Un autre mot, cette fois sur Geisy:
La presse internationale en a parlé: Geisy est cette étudiante de l'Uniban, une faculté privée de São Paulo, qui s'est présentée en cours en robe moulante, et a dû ressortir sous la protection de la police.
Les images font frémir: elle monte d'abord la rampe de l'immense hall d'entrée. On l'interpelle, on lui plaque des téléphones portables sur le visage et sur les cuisses, pour prendre des photos. Les hommes lui lancent des "viens que je te viole". Quand elle arrive en salle de cours, ils sont plusieurs dizaines, hommes et femmes, à se presser; certains escaladent le mur pour regarder par les panneaux vitrés. D'autres donnent des coups de pied dans la porte. Le tout dans le tumulte et les insultes. La police finit par surgir, et fait sortir la jeune femme sous escorte, recouverte de blouses blanches, cependant que le hall entier résonne d'un cri: "Puta! Puta!" On sent, de manière palpable, que si cette jeune femme n'avait pas été protégée d'une manière ou d'une autre, elle aurait fini clouée au sol, déshabillée, rouée de coup à défaut d'être violée.
L'Uniban a commencé par renvoyer cette jeune femme peu maligne - deux cents étudiants ayant participé à l'émeute, c'eût été faire faillite que de les renvoyer tous. Elle a été finalement réintégrée, et son histoire ne cesse d'être diffusée, par toutes les chaînes et par tous les programmes de société. La condamnation est unanime.

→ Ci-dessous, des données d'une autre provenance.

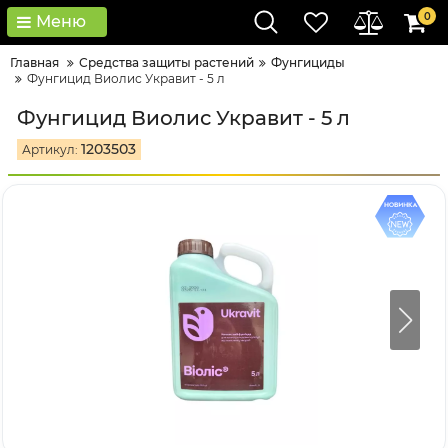
0
Меню
Главная
Средства защиты растений
Фунгициды
Фунгицид Виолис Укравит - 5 л
Фунгицид Виолис Укравит - 5 л
1203503
Артикул:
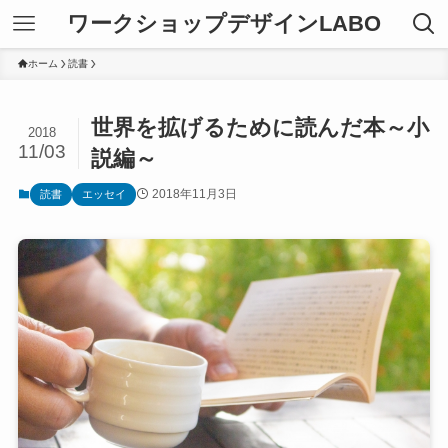
ワークショップデザインLABO
ホーム
読書
世界を拡げるために読んだ本～小
2018
11/03
説編～
2018年11月3日
読書
エッセイ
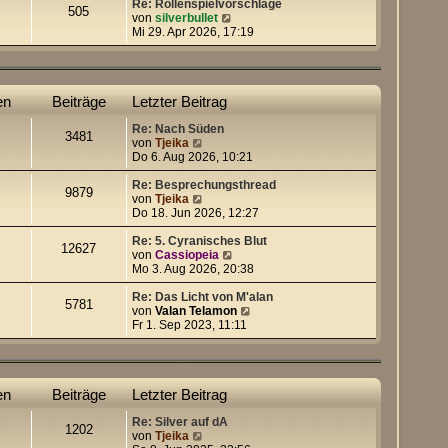
e
Re: Rollenspielvorschläge
505
s
N
von
silverbullet
t
e
Mi 29. Apr 2026, 17:19
e
u
r
e
B
s
e
t
en
Beiträge
Letzter Beitrag
i
e
t
r
Re: Nach Süden
r
B
3481
N
von
Tjeika
a
e
e
Do 6. Aug 2026, 10:21
g
i
u
t
e
Re: Besprechungsthread
r
9879
s
N
von
Tjeika
a
t
e
Do 18. Jun 2026, 12:27
g
e
u
r
e
Re: 5. Cyranisches Blut
12627
B
s
N
von
Cassiopeia
e
t
e
Mo 3. Aug 2026, 20:38
i
e
u
t
r
e
Re: Das Licht von M'alan
5781
r
B
s
N
von
Valan Telamon
a
e
t
e
Fr 1. Sep 2023, 11:11
g
i
e
u
t
r
e
r
B
s
a
e
t
en
Beiträge
Letzter Beitrag
g
i
e
t
r
Re: Silver auf dA
r
B
1202
N
von
Tjeika
a
e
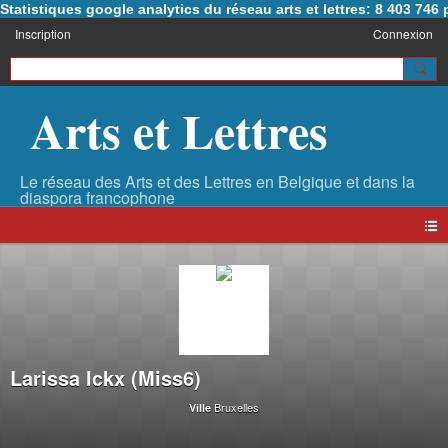
Statistiques google analytics du réseau arts et lettres: 8 403 74
Inscription
Connexion
Arts et Lettres
Larissa Ickx (Miss6)
Bruxelles
Ville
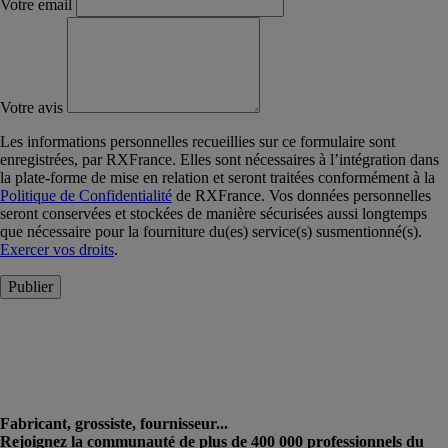
Votre email
Votre avis
Les informations personnelles recueillies sur ce formulaire sont
enregistrées, par RXFrance. Elles sont nécessaires à l’intégration dans
la plate-forme de mise en relation et seront traitées conformément à la
Politique de Confidentialité
de RXFrance. Vos données personnelles
seront conservées et stockées de manière sécurisées aussi longtemps
que nécessaire pour la fourniture du(es) service(s) susmentionné(s).
Exercer vos droits
.
Publier
Fabricant, grossiste, fournisseur...
Rejoignez la communauté de plus de 400 000 professionnels du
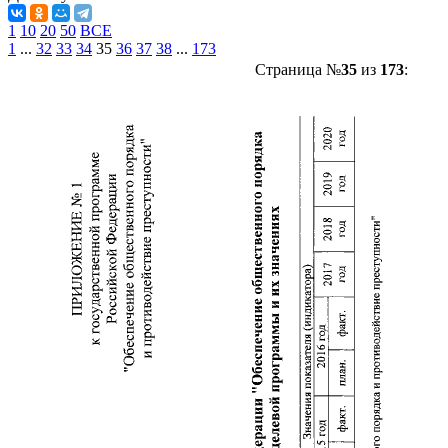
1
10
20
50
ВСЕ
1
...
32
33
34
35
36
37
38
...
173
Страница №
35
из
173
:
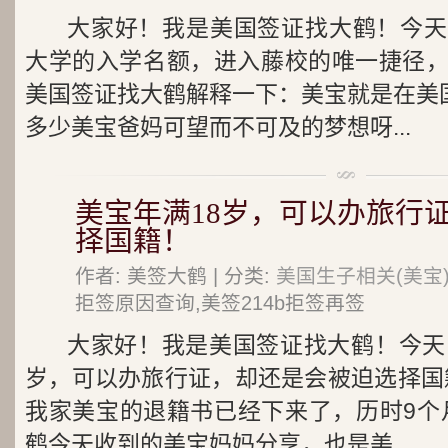
大家好！我是美国签证找大鹤！今天
大学的入学名额，进入藤校的唯一捷径
美国签证找大鹤解释一下：美宝就是在美国
多少美宝爸妈可望而不可及的梦想呀...
美宝年满18岁，可以办旅行
择国籍！
作者: 美签大鹤 | 分类:
美国生子相关(美宝
拒签原因查询,美签214b拒签再签
大家好！我是美国签证找大鹤！今天
岁，可以办旅行证，却还是会被迫选择国
我家美宝的退籍书已经下来了，历时9个
鹤今天收到的美宝妈妈分享，也是美...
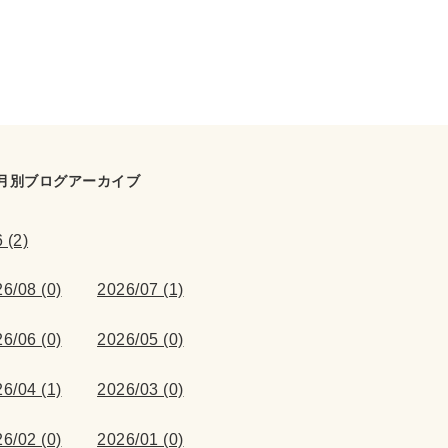
月別ブログアーカイブ
 (2)
6/08 (0)
2026/07 (1)
6/06 (0)
2026/05 (0)
6/04 (1)
2026/03 (0)
6/02 (0)
2026/01 (0)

Ce que je trouve frappant, c'est qu'on ne peut pas expliquer, rationnellement ou psychologiquement, la violence qui s'est manifestée ici. On imagine que c'est la même qui surgit lorsqu'il y a un lynchage, mais un lynchage survient après une forme de traumatisme. Philippe trouve là une forme archaîque de résolution collective, qu'on observe également chez les chimpanzés. Un malaise diffus soudain trouve à s'exprimer, par la désignation d'un bouc émissaire. Ces explications me laissent perplexe, mais je n'ai rien de mieux à proposer.